Ask HN: Bookmarking with _working_ full text search?

15 points by gowings97 4 days ago

I'm a pinboard.in refuge and I'm still looking for a bookmarking search that performs _working_ full text search for bookmarks I've saved. I want to pay for a service that acts like a personal Google for everything I've bookmarked. I presume that would involve the bookmarking service to save/cache each page I've bookmarked - I'll leave that for the bookmarking service to figure out.

I thought I may have found that with raindrop.io, but searching for a single specific string of text (like 'wine' in a HN URL of people discussing the 'wine' emulator) does not seemingly work with Raindrop. It seems that unless the string is in the URL title or description, the Bookmark service fails/isn't actually performing a full text search of a previously bookmarked page.

LunarAurora 3 days ago

Raindrop.io full text search should work but only in the paid pro plan. And even then, I think the problem with the example you cited is that “comments” are generally stripped off (like they are in “reader mode” apps) so that HN replies are not indexed.

I always recommend Zotero as a local/online bookmark manager. It does full text search, but you have to "save page as snapshot" and set search to "everything", for it to work

saulrh 4 days ago

Not that I know of. Which is to say, I have in the past considered writing a tool to periodically (nightly?) grab my browser history, scrape as much of it as possible, and dump all the html into a directory somewhere where I could invoke ripgrep on it. >_>

  • clusmore 4 days ago

    I had more or less exactly the same idea, and my starting point is a script that downloads a page, runs it through Mozilla's Readability library (which Firefox uses for reader mode), converts to Markdown and saves to file. Thinking about another tool to grab browsing history and run this over each entry.

    https://github.com/fifteenthstandard/mdl

hamsterbase 3 days ago

You can try hamsterbase.com which I have developed.

1. perfect support for 99% of websites, support import html, mhtml, webarchive.

2. full text search support、provide public api.

3. all functions are completely offline, no account registration, no credit card required, no information collected.

4. currently free in beta

5. support singlefile, singlefile can automatically save all pages viewed.

notRobot 4 days ago

A few friends and I are working on a solution to this problem right now! Should launch with a Show HN sometime in the next couple weeks!

kazinator 4 days ago

If it has to be online somewhere, then just make a link farm page. Go to that page and use text search to find a link, then click on it.

Browsers have bookmark searching; e.g. in Firefox use "* " (star space) before search terms to search bookmarks.

agencies 4 days ago

How much would you be willing to pay for such a service?

  • gowings97 3 days ago

    $20/month USD. I put a lot of value on being able to retrieve everything I've ever read.

  • metadat 4 days ago

    Why can't it be built into the browser?

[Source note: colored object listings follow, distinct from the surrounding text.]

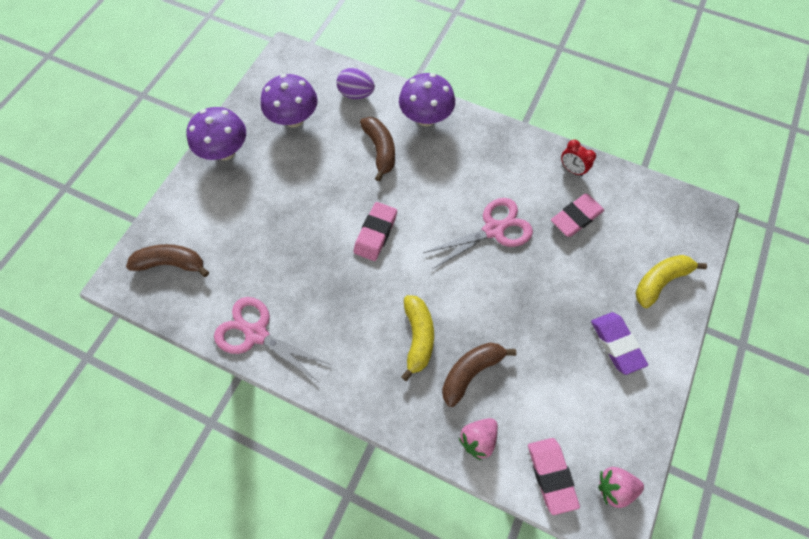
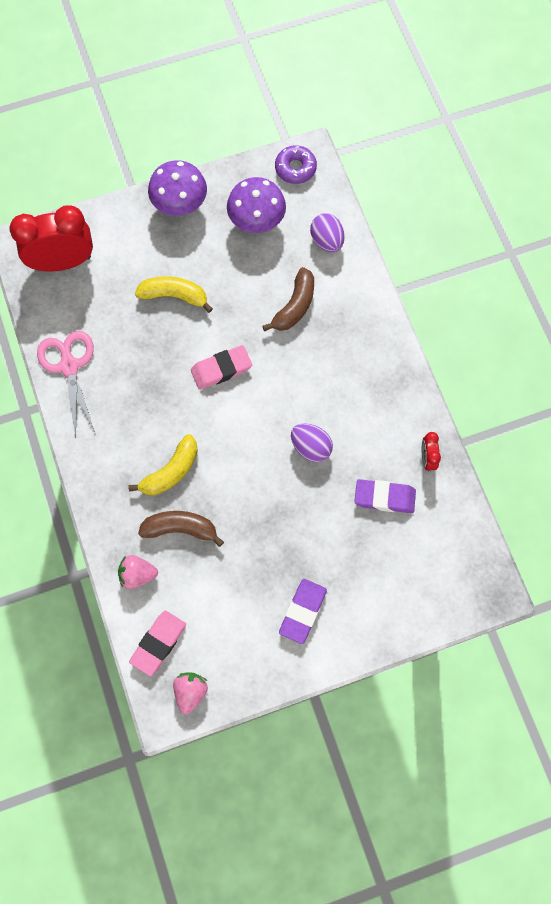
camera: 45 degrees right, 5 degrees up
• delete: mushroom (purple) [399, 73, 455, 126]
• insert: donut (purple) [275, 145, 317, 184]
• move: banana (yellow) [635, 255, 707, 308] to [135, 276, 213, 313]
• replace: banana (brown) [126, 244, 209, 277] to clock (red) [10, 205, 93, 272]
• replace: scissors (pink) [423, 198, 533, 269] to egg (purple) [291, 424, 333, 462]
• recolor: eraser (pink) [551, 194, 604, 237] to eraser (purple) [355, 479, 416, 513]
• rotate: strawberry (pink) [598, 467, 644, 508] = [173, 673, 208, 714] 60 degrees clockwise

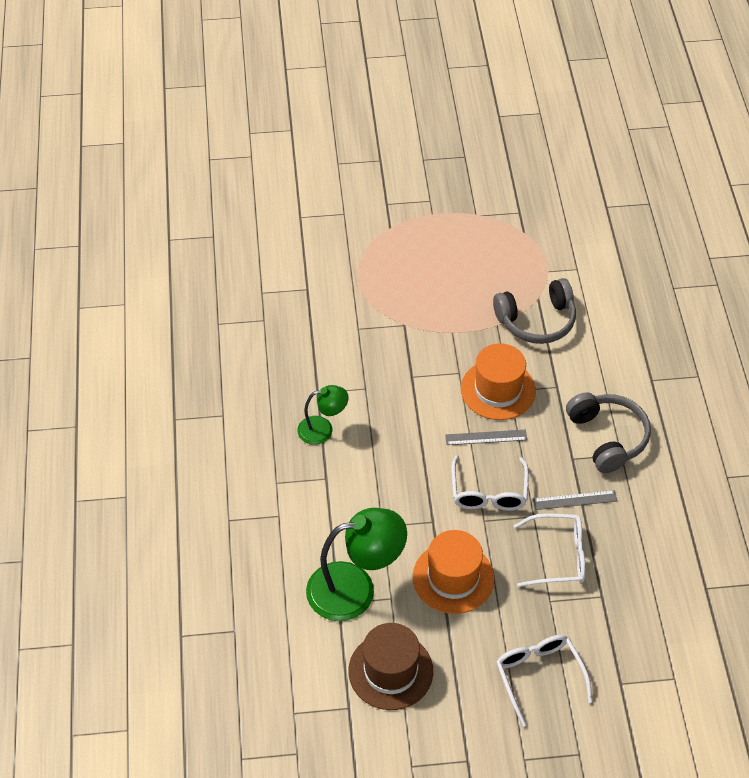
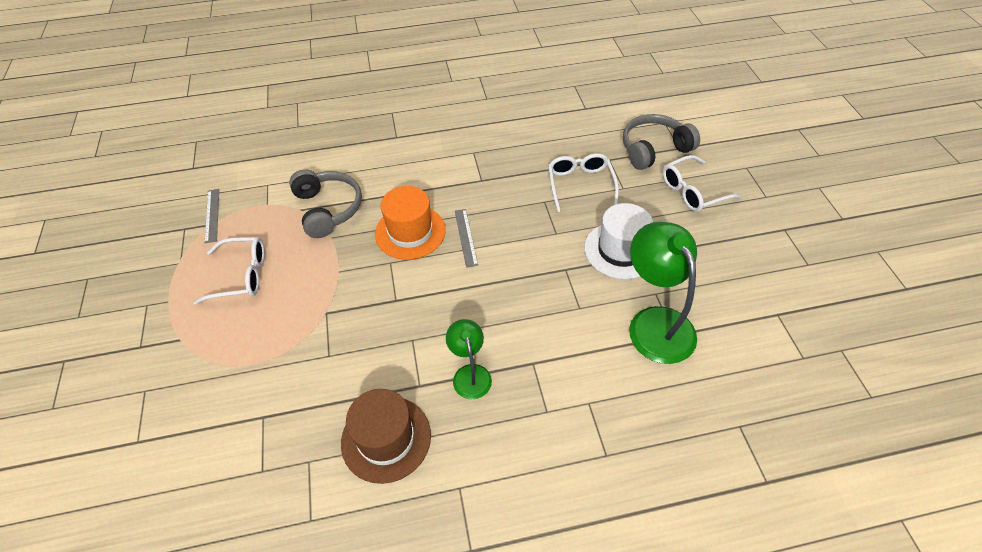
camera: 95 degrees left, 0 degrees up
• move: hat (brown) [348, 623, 433, 710] to [341, 389, 431, 484]
• move: glasses (white) [451, 455, 529, 511] to [193, 237, 265, 305]
• move: ruler (grey) [533, 490, 617, 510] to [205, 189, 219, 243]
• move: headphones (grey) [566, 392, 651, 473] to [623, 114, 700, 170]
• recolor: hat (orange) [413, 530, 494, 614] to hat (white) [584, 203, 653, 279]

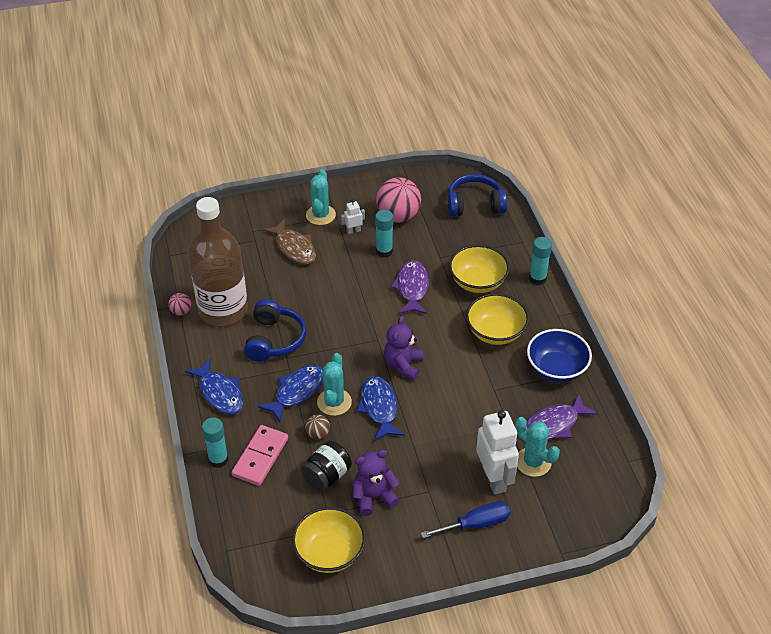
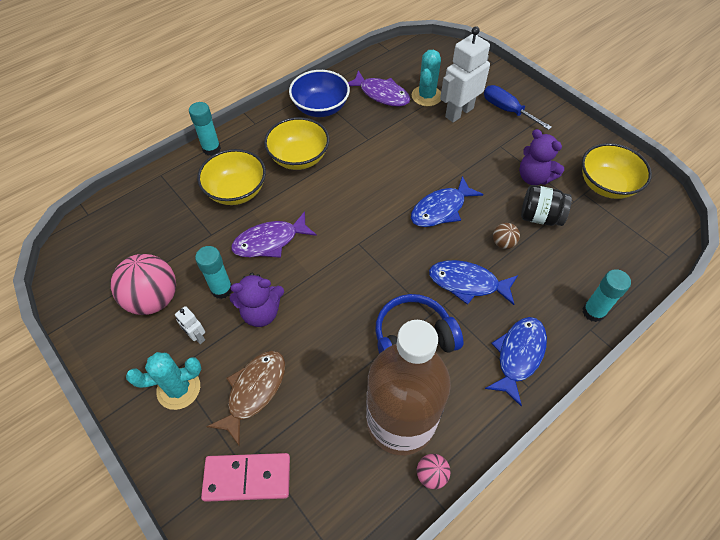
camera: 115 degrees left, 10 degrees up
• delete: cactus (turquoise) [317, 353, 352, 416]
• delete: headphones (blue) [448, 174, 507, 217]
• move: domino (pink) [232, 425, 288, 486] to [201, 453, 290, 502]
• move: teddy bear (purple) [384, 316, 423, 381] to [229, 273, 284, 327]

    Preserving privacy is nice when there's no compelling reason to sacrifice it. Does this really need to be a SaaS?

    • stonogo 4 days ago

      It is built into Safari (via the History interface). Opera had this feature before it became a Chrome reskin. Chrome used to support it, but it only worked on http (not https) sites and after some years the feature was dropped. Chrome addons like Falcon bring it back (but Falcon seems unattended these days). The Min Browser offers full-text search history out of the box, but the browser experience is ... eccentric.

      There was a SaaS service for this called Recawl which required a browser plugin. memex.garden offered this as part of a SaaS but they dropped this feature. Browserparrot focuses on this, again as a SaaS, again with uncertain pricing. Diskernet does this fully-local, but the software is not free (and is only offered via subscription pricing). St. Clair Software's HistoryHound does full-text history search, but only on Mac; I suppose it's got a bigger featureset than the Safari tool, and it supports not-Safari browsers.

      The field is littered with previous attempts to get this right.

    • agencies 4 days ago

      Depends on required features like cross browser support, cross device support, handling pdfs, ocr images, etc. Some of the mentioned features already exist in the browser. Not sure if the browser vendors are incentivized to develop and maintain such features.

      • metadat 4 days ago

        I recall a project showcased on HN that does browser history full text indexing via a proxy. Perhaps that would be a better approach.

        • agencies 4 days ago

          Yeah several threads on HN that have lists of tools and pros/cons.

    • kazinator 4 days ago

      It is?

      In Firefox, type *, space and then search terms; this searches bookmarks.

      Also, in the Bookmarks -> Manage Boomarks menu there is a search box, for those who despise convenience.

      • metadat 4 days ago

        They're talking about including page content, Firefox only includes title, URL, and manually added tags.

Proven 4 days ago

Export to Sqlite or use a bookmark sync manager that uses Sqlite, and use https://www.sqlite.org/fts5.html to search.

If you need a Web UI just get one of those analytics/BI freewares that works with Sqlite.